UX Research & Conversational User Interface
Problem Statement
Rising Demand for Personalization: The increasing need for tailored bubble tea experiences highlights a growing trend among consumers.
Decision-Making Challenges: Bubble tea enthusiasts face decidophobia due to the overwhelming variety of flavours and options available.
Navigation and Location Issues: Users struggle to find and choose from the multitude of bubble tea offerings, particularly when trying to locate nearby shops that serve their preferred drinks.
HMW Statement
Methodology
Discover
Employed methods such as literature review, ethnographic observation, and interviews to gather insights about user needs and challenges.
Define
Created a user persona and bot mind map during the discovery process to clearly identify problems and propose tailored solutions.
Ideate and Design
Transformed research findings into practical design solutions for a chatbot, focusing on user-centric conversation flows.
Prototyping
Developed a chatbot prototype to refine its visual interface and interaction, extending from visual design to voice integration.
Research Takeaways
Informed Design Process: Having stakeholder interviews and secondary data collection early on ensured that decisions were made with a full understanding of user needs, shaping the conversation flow effectively.
Persona Development: The insights gathered provided a solid foundation for the creation of precise user and chatbot personas, essential for a user-centric design.
User Persona and Bot Persona
Bot Mind Map
This mind map outlines the features of a chatbot for a bubble tea service, including Ordering Assistance, Drink Recommendations, Shop Finder, FAQ, and Order Tracking.
User Flow
The diagram depicts a decision-based user flow for ordering a tea drink, with options to customize the order and choose payment methods leading to confirmation.
Conversational Flow
The diagram illustrates a chatbot’s conversation flow, detailing user interactions for finding and ordering a tea drink, including FAQs and payment confirmation.
Voice Flow
The voice flow covers three different functions: Recommendation flow, Shop Finder Flow, and FAQ.
Prototyping
Recommendation Flow
Shop Finder Flow
Usability Testing and Recommendations
After finalizing our initial design, we carried out usability tests to evaluate the chatbot's functionality. This process helped us identify any issues users might face while interacting with the chatbot, ensuring that it not only performs its intended tasks effectively but also delivers a user-friendly experience. The recommendations from 3 participants are below.Complex navigation or unclear user flow.
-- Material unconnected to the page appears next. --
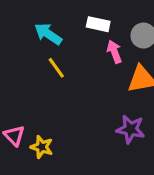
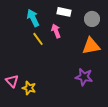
cyan arrow: (48, 34) -> (33, 18), turned 30
pink arrow: (114, 52) -> (56, 31), moved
Flexible Recommendations: Ensure that users are presented with at least two alternative options if the initial recommendation does not meet their preference.
Proactive Engagement: After the order, the chatbot should prompt users with "Anything else I can help you with?" to encourage further interaction or additional orders.
Expanded Selections: Allow users to select multiple toppings in one go, offering a more efficient and personalized ordering experience.
Post-Order Engagement: After the order is placed, consider adding a step where the chatbot informs the user of the estimated time until the order is ready and provides options for assistance or additional orders.
Error Handling and Help: At each step, there should be an option to ask for help or receive guidance if the user is confused or makes an error.
Learnings
Human-AI Interaction Comprehension:Understanding the dynamics between AI and human interaction is crucial, especially in recognizing the subtleties and complexities of human communication that AI must navigate.
Voice Flow Challenges:Experience with voice flow has highlighted the importance of designing for misinterpretation—anticipating the diverse ways humans express themselves and preparing the bot to understand various phrases and contexts.
Terminology Versatility:Recognizing that users have different ways of referring to the same item, such as "pearl milk tea" and "bubble tea," underscores the need for a flexible term recognition system within the AI to cater to diverse user inputs.
Conversational Synonyms:Crafting a chatbot requires programming synonymous phrases—ensuring that different expressions carrying the same intent, like "Can I have a bubble tea" and "I would like to order a bubble tea," are understood uniformly by the system.